His American debut at the Library of Congress in Washington, D.C. was certainly auspicious: "Not for many years has so competent a master of the viola been heard in American concert halls", commented the Washington Post. From then on, he appeared widely as recitalist, soloist with orchestras and as a chamber musician. Paul Doktor was equally at home with the baroque, classical and modern repertoires. With Yaltah Menuhin, he introduced to American audiences a concerto by J.C.F. Bach for viola, pianoforte and orchestra, which he had discovered in Paris. He gave the world premiere of Quincy Porter's Concerto for Viola and Orchestra at the Columbia University American Music Festival and recorded Walter Piston's Viola Concerto with the Louisville Orchestra for their First Edition Record series. He also played the BBC premiere of Wilfred Josephs' concertante ("Mediatio di Beornmundo"), which he repeated for its American premiere in New York.

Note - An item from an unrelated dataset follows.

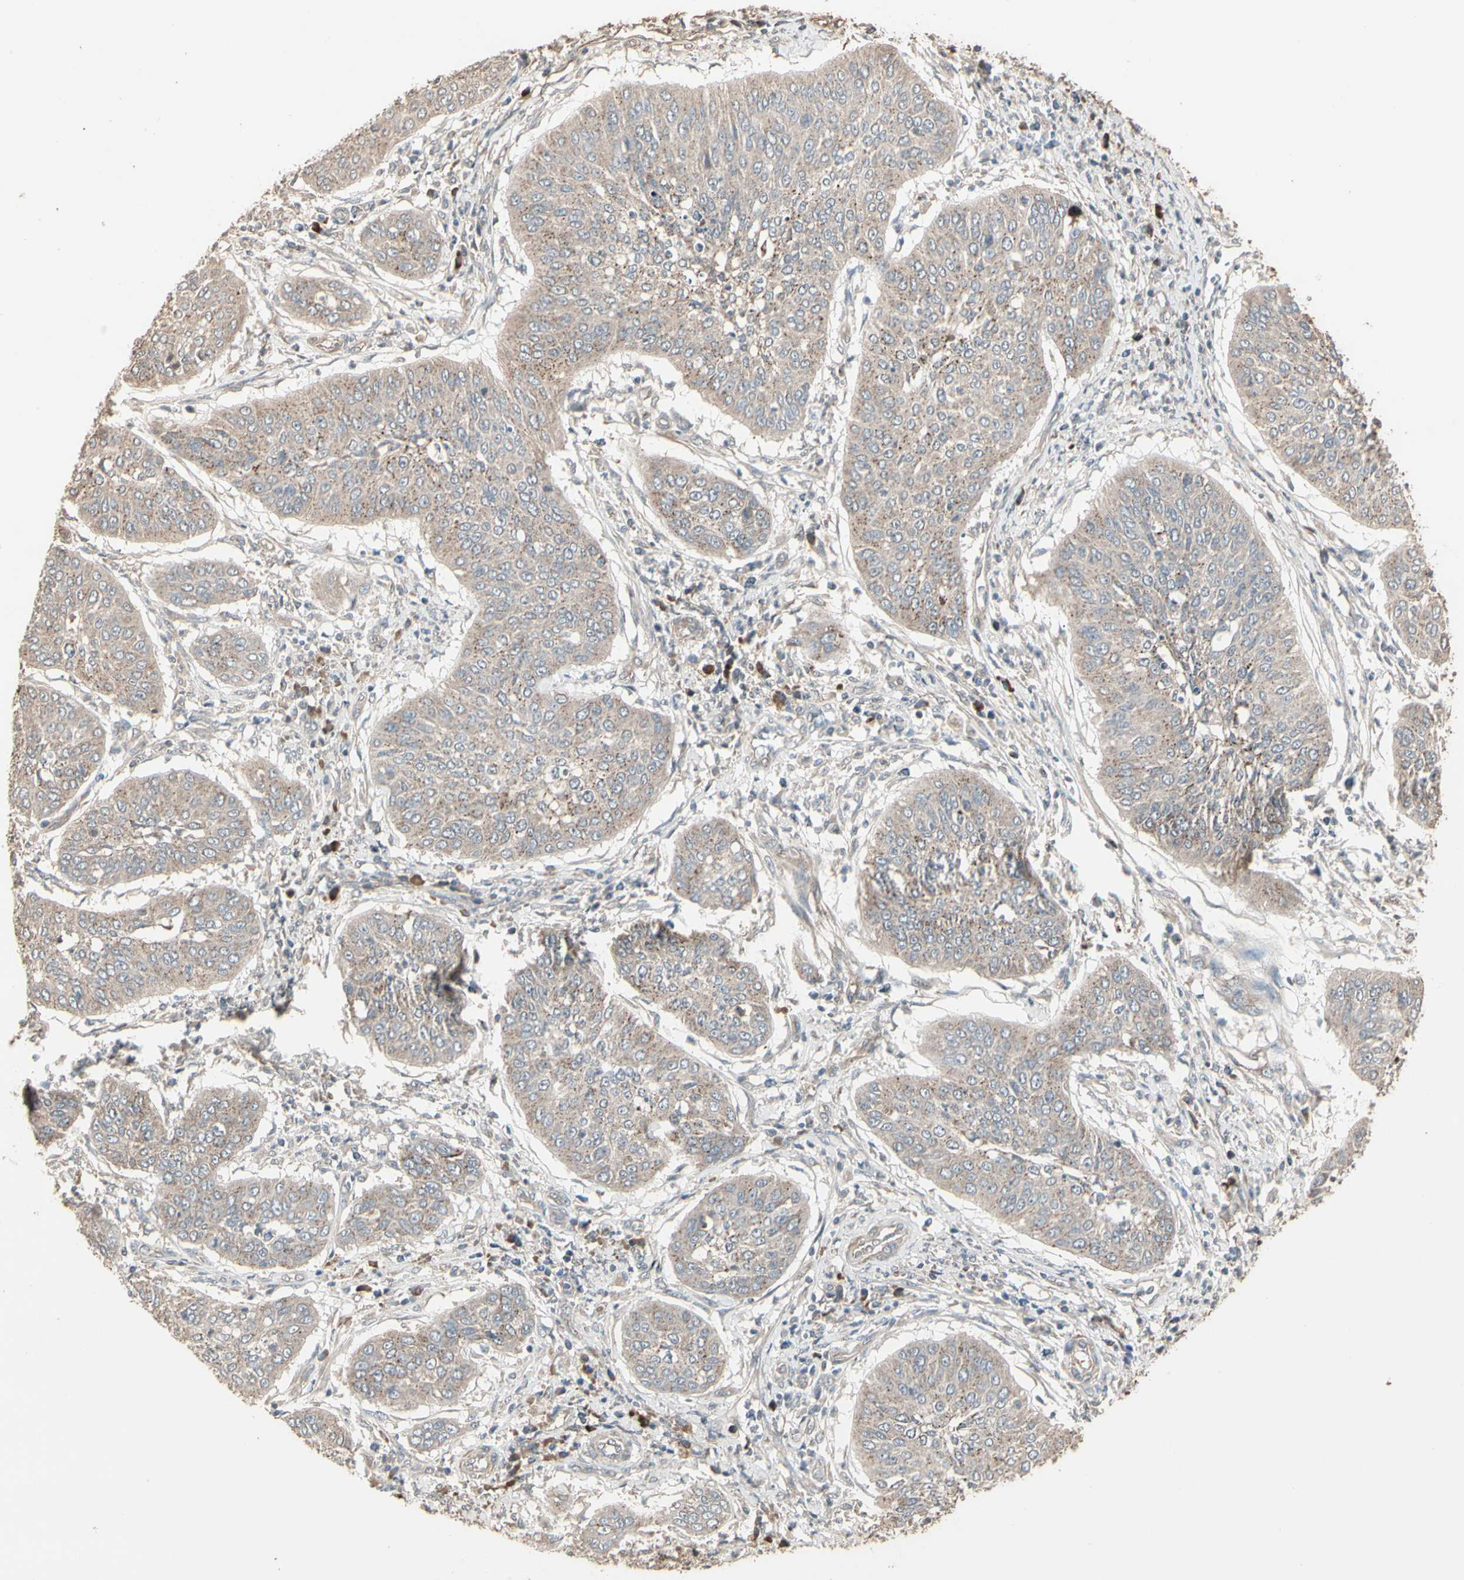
{"staining": {"intensity": "weak", "quantity": ">75%", "location": "cytoplasmic/membranous"}, "tissue": "cervical cancer", "cell_type": "Tumor cells", "image_type": "cancer", "snomed": [{"axis": "morphology", "description": "Normal tissue, NOS"}, {"axis": "morphology", "description": "Squamous cell carcinoma, NOS"}, {"axis": "topography", "description": "Cervix"}], "caption": "Cervical cancer stained with IHC shows weak cytoplasmic/membranous staining in approximately >75% of tumor cells. Using DAB (brown) and hematoxylin (blue) stains, captured at high magnification using brightfield microscopy.", "gene": "GALNT3", "patient": {"sex": "female", "age": 39}}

In addition to his solo career, Paul Doktor was a founder-member of the Rococo Ensemble, the New York String Sextet, The New String Trio of New York, with whom he recorded the Max Reger and Frank Martin string trios, and the Duo Doktor-Menuhin. Extensive tours took the Duo all over the United States and Alaska. They also joined forces in making four television films about the viola for the National Educational Network; these comprise rarely performed music by Marais, Telemann, Dittersdorf, Beethoven, Schubert, Schumann, Hummel, Berlioz, Brahms and Flackton. Many of these works were edited by Paul Doktor. Paul was often joined by Yaltah in demonstration lectures and string seminars, which he gave at the Eastman School of Music and the University of Missouri.

When not performing, he was a faculty member at the Juilliard School, The Mannes College of Music and New York University. He also taught at the Philadelphia Musical Academy and Farleigh Dickinson University and was a guest professor at the Conservatoire de musique du Québec à Montréal. In appreciation of his diverse educational activities, he was recipient of the 1977 "Artist-Teacher of the Year" award, given annually by the American String Teachers Association to one outstanding contributor to string pedagogy in the world.

A former student of Doktor, Adam Crane, has begun compiling unpublished edits to Doktor's viola editions, including the Carl Stamitz Concerto in D Major.